WHAT YOU SHOULD DO =
Copy the entries below word for word, beginning with the line that contains "habitat: Barranca muy sombreada." and continuing through the final line of the entries, with both of those lines included.

>> BEGIN

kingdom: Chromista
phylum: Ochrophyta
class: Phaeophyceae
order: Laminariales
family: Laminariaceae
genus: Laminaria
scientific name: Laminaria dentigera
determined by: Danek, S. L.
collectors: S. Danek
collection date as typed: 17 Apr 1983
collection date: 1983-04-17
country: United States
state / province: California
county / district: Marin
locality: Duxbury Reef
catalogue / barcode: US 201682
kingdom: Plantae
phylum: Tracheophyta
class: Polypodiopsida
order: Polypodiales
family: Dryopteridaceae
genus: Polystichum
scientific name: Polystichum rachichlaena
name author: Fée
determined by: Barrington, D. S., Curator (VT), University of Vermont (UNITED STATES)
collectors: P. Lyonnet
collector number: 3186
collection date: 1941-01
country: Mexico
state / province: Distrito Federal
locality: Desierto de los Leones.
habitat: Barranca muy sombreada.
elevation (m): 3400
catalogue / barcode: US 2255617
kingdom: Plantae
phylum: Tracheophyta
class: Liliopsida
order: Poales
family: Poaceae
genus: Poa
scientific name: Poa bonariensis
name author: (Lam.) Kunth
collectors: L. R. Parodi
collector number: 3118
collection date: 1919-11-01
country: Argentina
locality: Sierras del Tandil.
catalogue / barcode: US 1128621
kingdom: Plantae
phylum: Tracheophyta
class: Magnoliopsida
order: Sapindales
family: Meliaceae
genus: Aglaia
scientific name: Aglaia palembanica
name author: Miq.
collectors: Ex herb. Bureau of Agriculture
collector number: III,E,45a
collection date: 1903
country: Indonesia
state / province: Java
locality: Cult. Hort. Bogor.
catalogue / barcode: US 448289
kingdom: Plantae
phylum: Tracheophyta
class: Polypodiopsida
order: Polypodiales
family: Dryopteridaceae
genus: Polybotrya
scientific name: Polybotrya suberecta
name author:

>> END

PROBLEM SOLUTION =
habitat: Barranca muy sombreada.
elevation (m): 3400
catalogue / barcode: US 2255617
kingdom: Plantae
phylum: Tracheophyta
class: Liliopsida
order: Poales
family: Poaceae
genus: Poa
scientific name: Poa bonariensis
name author: (Lam.) Kunth
collectors: L. R. Parodi
collector number: 3118
collection date: 1919-11-01
country: Argentina
locality: Sierras del Tandil.
catalogue / barcode: US 1128621
kingdom: Plantae
phylum: Tracheophyta
class: Magnoliopsida
order: Sapindales
family: Meliaceae
genus: Aglaia
scientific name: Aglaia palembanica
name author: Miq.
collectors: Ex herb. Bureau of Agriculture
collector number: III,E,45a
collection date: 1903
country: Indonesia
state / province: Java
locality: Cult. Hort. Bogor.
catalogue / barcode: US 448289
kingdom: Plantae
phylum: Tracheophyta
class: Polypodiopsida
order: Polypodiales
family: Dryopteridaceae
genus: Polybotrya
scientific name: Polybotrya suberecta
name author:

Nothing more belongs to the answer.